In 1078, as Katepano of Adrianople, he opposed the uprising of Nikephoros Bryennios the Elder and his brother John Bryennios, and wrote to Emperor Michael VII and his minister Nikephoritzes requesting troops to suppress it. He received no assistance and had to resist the rebels alone for several days. Aware that he was risking himself for a small purpose, he allied himself with John Bryennios and joined the rebellion. This alliance was sealed by Cropalatess Anna, mother of the Bryennios, who arranged the marriage between Helen, Katakalon's sister, and John Bryennios' son. In this same year, Katakalon commanded the left wing of the army of Nikephoros Bryennios, which was composed of 3,000 knights from Thrace and Macedonia, during the Battle of Kalavrye against Alexios I Komnenos and the troops loyal to the new emperor, Nikephoros III Botaneiates.

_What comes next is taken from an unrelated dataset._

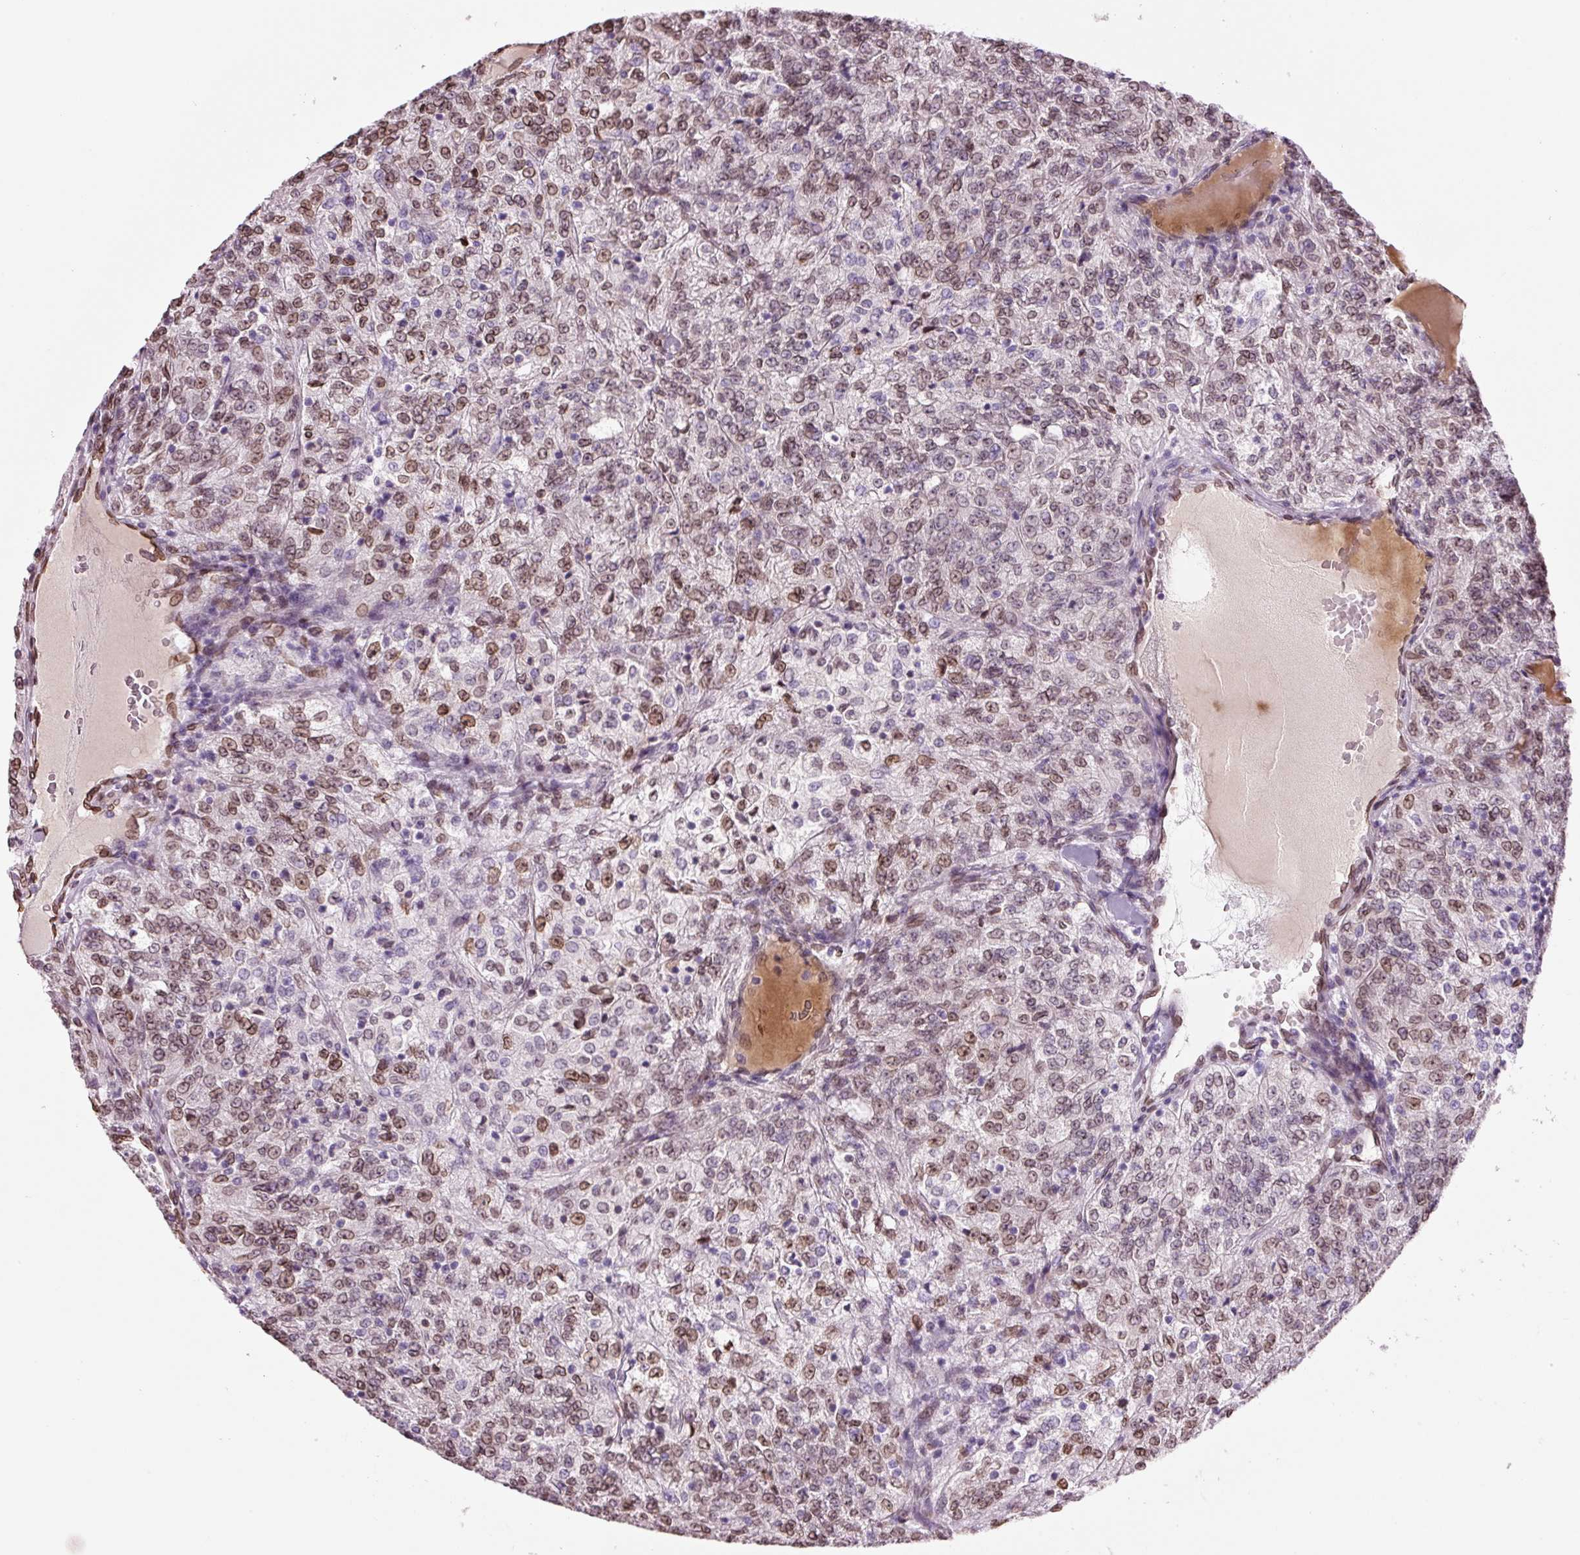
{"staining": {"intensity": "moderate", "quantity": "25%-75%", "location": "cytoplasmic/membranous,nuclear"}, "tissue": "renal cancer", "cell_type": "Tumor cells", "image_type": "cancer", "snomed": [{"axis": "morphology", "description": "Adenocarcinoma, NOS"}, {"axis": "topography", "description": "Kidney"}], "caption": "Adenocarcinoma (renal) stained with a protein marker exhibits moderate staining in tumor cells.", "gene": "ZNF224", "patient": {"sex": "female", "age": 63}}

According to a seal dated 1085, Katakalon was a kouropalates, and according to Nikephoros Bryennios the Younger, at an unknown date, he assumed the title of magistros. In 1093, Theophylact of Ohrid sent him two letters, one discussing attitudes to fortune, and the other with a small coin, as in the Parable of the talents or minas. There is a third letter sent to a Tarchaneiotes, but it is uncertain if it is to Katakalon. In 1094, he attended the council convened by Alexios I Komnenos (r. 1081–1118) in Blachernae to deliberate on the veneration of icons. According to the list of those present, Katakalon was a senator. In 1095, during an invasion by the Cumans, Katakalon and the then-blind Nikephoros Bryennios the Elder were tasked with the defense of Adrianople.

Katakalon Tarchaneiotes was widely praised in the sources that referred to him. According to Theophylact of Ohrid, Katakalon Tarchaneiotes was the most illustrious master, while according to Nikephoros Bryennios the Younger, he was a man distinguished for his manner of life, education, and skill in military affairs. According to the same author, while still young, Katakalon was wiser than any other and more prudent.